▶ PARTS OF THE EXERCISE
A) List every funding stage named in the first paragraph of the interview transcript.
B) Retype the interview transcript from "Alicia Roisman Ismach" up to and including "on their doors?".
C) In the interview transcript, which accelerator does Eddie Galvan call "the branded one"?

*** QUOTED PASSAGE Section Begins ***

And so in the absence of having those people around you, then it's your job as a pure, pure -plate entrepreneur to find those folks. And it's hard, it's not easy. And this is why, and not so much at the seed or pre -seed or pre -series A level, but certainly at the series A, B, C, as an investment banker, we have lot of those relationships. And so the pathway to market is a lot faster, least theoretically, a lot more efficient from our end, but it's hard if you're not from around the circle.

Alicia Roisman Ismach (14:27.332)

When you talk about investments and the companies and the type of investments and how to get to the relations that they need, have you seen companies create interest in them for investment without reaching out to the investors themselves, other than having a representative as an investment banker? There are ways that companies can gain interest and attract investors without going and knocking on their doors?

Eddie Galvan (14:58.611)

Yeah, I mean like, you know, a lot of folks, they pitch in pitch competitions or they go to, know, other accelerators that help them out, right? Y Combinator being the branded one. But there are a number of other accelerators that are part of banks, part of other companies that serve to, for lack of a return, accelerate those ideas into fruition to give opportunities to folks that may not be surrounded with you know, folks that have the means to invest on a one -off basis and they quote friends and family around. So, those are great because those accelerators also provide, you know, a level of mentorship. And the way to think about those guys is they're kind of a variation of, you know, of an advisor and investment banker, you know, that serves that particular part of the value chain, you know, in this ecosystem. And they're great because they do provide significant value. Now, the value comes out of premium.

It comes at a cost and so long as you're comfortable going down that path. And by the way, sometimes you don't have any other choice. I go back to if you're not surrounded by a wealthy network of people who can invest, then you are where you are and you've got to be okay with that and you've just got to find the opportunities as they see fit. Again, that's part and parcel to being an entrepreneur. People are going to want to see that sort of hustle. And I would also say that I think that's what people are looking for in general from an investability standpoint. One thing is the idea, and that's

And one thing is the story. But really it's going to be in the people, know, is this person the person that's really going to get this thing going? Has he demonstrated or she demonstrated the capacity to really push forward and realize the subject of their ambitions? And so my recommendation for folks that are seeking capital is to go down every pathway, right? See what works. And by the way, not all accelerators are the same. Not all VC firms are the same, just like they're diligent in seeing the companies and the management team, so should the company and the management team be diligent in them and making sure that it's the right fit. And that's sometimes lost in these discussions because there's such a mad dash to raise capital because they're always running out of money or they don't have enough. And that's just the story, unfortunately or fortunately, because you learn a lot of lessons by being in that position that are super important for the growth of the company.

*** QUOTED PASSAGE Section Ends ***
*** ENTRIES SUPPLIED Section Begins ***

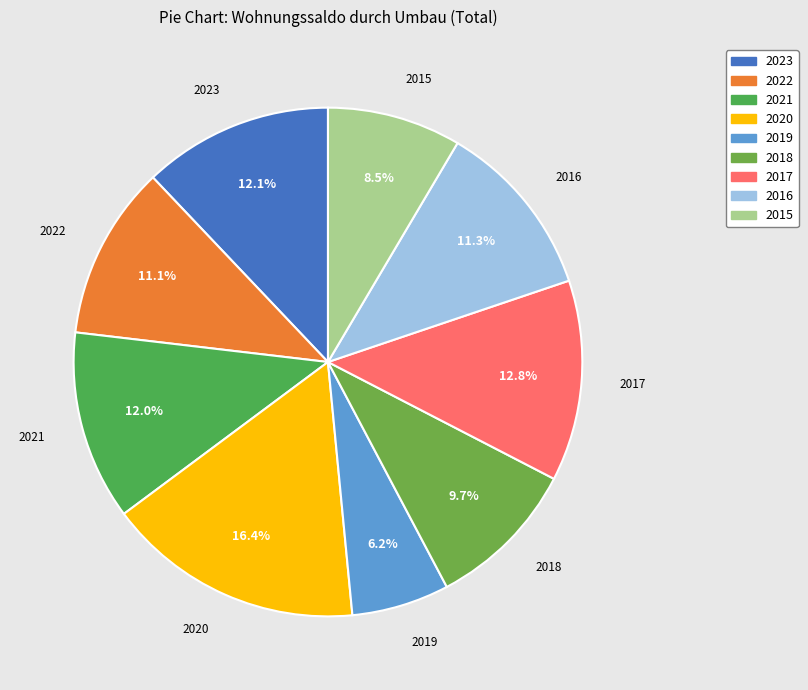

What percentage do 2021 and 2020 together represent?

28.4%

*** ENTRIES SUPPLIED Section Ends ***
*** ENTRIES SUPPLIED Section Begins ***

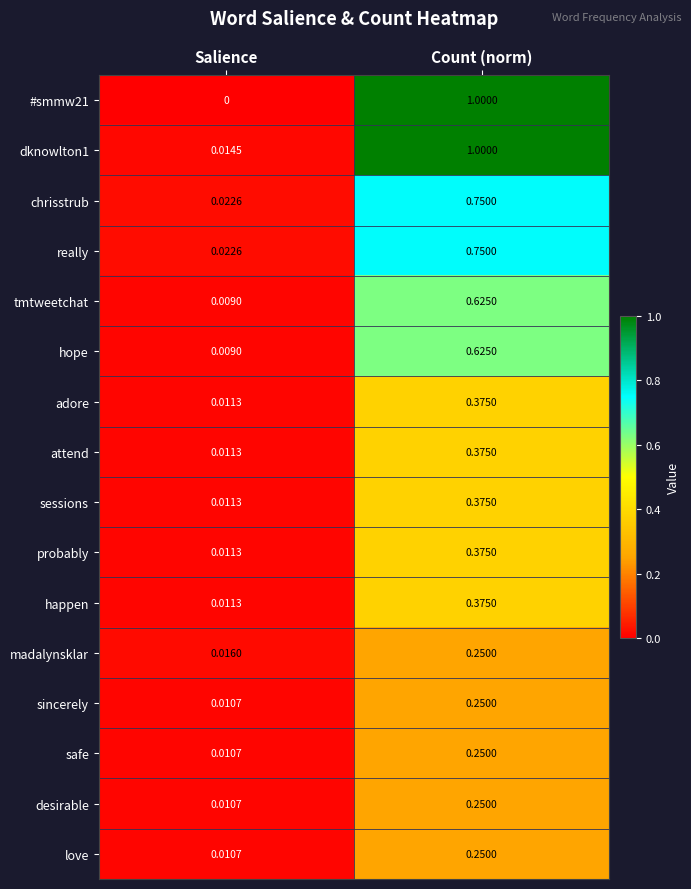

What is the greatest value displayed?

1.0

*** ENTRIES SUPPLIED Section Ends ***

▶ SOLUTIONS TO EACH TASK
A) seed, pre-seed, pre-series A, series A, series B, series C

B)
Alicia Roisman Ismach (14:27.332)

When you talk about investments and the companies and the type of investments and how to get to the relations that they need, have you seen companies create interest in them for investment without reaching out to the investors themselves, other than having a representative as an investment banker? There are ways that companies can gain interest and attract investors without going and knocking on their doors?

C) Y Combinator